-------- Data section
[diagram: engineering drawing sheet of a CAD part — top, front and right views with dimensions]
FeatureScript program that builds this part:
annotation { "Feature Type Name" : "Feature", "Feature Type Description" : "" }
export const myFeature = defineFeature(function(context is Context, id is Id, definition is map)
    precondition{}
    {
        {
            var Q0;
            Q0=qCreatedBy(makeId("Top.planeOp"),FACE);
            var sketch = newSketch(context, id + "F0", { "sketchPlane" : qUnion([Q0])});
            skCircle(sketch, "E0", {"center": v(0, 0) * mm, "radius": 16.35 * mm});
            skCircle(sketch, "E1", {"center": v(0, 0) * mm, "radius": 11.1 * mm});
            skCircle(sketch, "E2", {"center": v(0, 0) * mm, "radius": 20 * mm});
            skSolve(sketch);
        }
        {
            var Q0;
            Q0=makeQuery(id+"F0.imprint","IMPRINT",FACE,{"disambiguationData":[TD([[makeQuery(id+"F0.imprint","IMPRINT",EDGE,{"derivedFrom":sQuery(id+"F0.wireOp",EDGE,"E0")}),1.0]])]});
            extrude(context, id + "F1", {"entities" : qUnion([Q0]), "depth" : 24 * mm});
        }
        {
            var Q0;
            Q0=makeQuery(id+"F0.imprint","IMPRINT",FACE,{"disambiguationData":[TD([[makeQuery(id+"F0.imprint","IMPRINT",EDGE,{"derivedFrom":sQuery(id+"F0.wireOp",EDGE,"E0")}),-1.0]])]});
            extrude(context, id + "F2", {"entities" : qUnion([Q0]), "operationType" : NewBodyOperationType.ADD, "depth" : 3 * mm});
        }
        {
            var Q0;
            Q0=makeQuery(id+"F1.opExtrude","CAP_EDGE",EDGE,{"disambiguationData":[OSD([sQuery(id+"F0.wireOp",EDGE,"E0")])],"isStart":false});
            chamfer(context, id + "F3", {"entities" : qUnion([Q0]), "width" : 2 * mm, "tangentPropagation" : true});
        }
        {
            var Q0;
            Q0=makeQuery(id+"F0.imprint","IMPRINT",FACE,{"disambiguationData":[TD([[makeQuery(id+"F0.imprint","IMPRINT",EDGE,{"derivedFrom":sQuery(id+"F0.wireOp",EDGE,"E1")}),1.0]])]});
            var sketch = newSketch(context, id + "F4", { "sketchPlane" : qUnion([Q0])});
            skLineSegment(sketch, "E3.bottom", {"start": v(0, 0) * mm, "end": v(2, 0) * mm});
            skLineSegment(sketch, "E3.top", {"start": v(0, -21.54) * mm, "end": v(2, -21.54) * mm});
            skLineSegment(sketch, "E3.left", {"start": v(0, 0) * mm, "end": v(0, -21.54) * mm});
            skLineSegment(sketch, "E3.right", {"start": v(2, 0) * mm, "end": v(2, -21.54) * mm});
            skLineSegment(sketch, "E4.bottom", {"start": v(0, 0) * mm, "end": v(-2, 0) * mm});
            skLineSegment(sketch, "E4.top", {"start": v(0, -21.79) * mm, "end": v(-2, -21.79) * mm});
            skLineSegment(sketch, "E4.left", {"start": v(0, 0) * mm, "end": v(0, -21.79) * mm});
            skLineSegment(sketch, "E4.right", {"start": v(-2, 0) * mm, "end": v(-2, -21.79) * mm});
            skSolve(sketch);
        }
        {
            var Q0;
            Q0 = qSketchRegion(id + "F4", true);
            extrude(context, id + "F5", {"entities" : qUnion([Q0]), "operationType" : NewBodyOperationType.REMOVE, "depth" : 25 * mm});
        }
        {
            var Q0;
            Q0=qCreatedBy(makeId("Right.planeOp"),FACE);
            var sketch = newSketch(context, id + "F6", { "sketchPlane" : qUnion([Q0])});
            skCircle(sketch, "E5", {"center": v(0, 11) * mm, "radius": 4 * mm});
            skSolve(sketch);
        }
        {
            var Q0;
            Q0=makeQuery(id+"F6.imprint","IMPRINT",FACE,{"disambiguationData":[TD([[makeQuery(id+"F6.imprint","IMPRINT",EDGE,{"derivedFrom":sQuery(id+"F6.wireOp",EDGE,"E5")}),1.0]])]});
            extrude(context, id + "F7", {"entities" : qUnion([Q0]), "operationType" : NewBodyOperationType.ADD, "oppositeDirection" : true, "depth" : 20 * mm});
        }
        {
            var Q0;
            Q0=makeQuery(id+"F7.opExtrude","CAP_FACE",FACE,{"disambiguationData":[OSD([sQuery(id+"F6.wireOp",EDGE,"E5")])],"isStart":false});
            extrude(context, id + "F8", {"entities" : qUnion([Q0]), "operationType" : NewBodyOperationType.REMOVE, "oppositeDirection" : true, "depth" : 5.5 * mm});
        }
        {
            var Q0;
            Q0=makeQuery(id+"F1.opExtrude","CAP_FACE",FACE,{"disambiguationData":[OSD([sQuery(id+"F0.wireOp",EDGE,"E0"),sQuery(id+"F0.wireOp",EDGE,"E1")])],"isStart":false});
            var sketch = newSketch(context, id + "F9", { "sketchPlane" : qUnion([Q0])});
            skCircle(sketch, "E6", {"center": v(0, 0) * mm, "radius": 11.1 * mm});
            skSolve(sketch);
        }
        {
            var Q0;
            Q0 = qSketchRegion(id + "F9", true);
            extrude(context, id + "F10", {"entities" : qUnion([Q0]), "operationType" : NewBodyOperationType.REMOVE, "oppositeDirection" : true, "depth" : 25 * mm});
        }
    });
----------------
■ Written task
Pick out every line of the material that contains the string "part", matching case exactly.

■ Expected answer
[diagram: engineering drawing sheet of a CAD part — top, front and right views with dimensions]
FeatureScript program that builds this part:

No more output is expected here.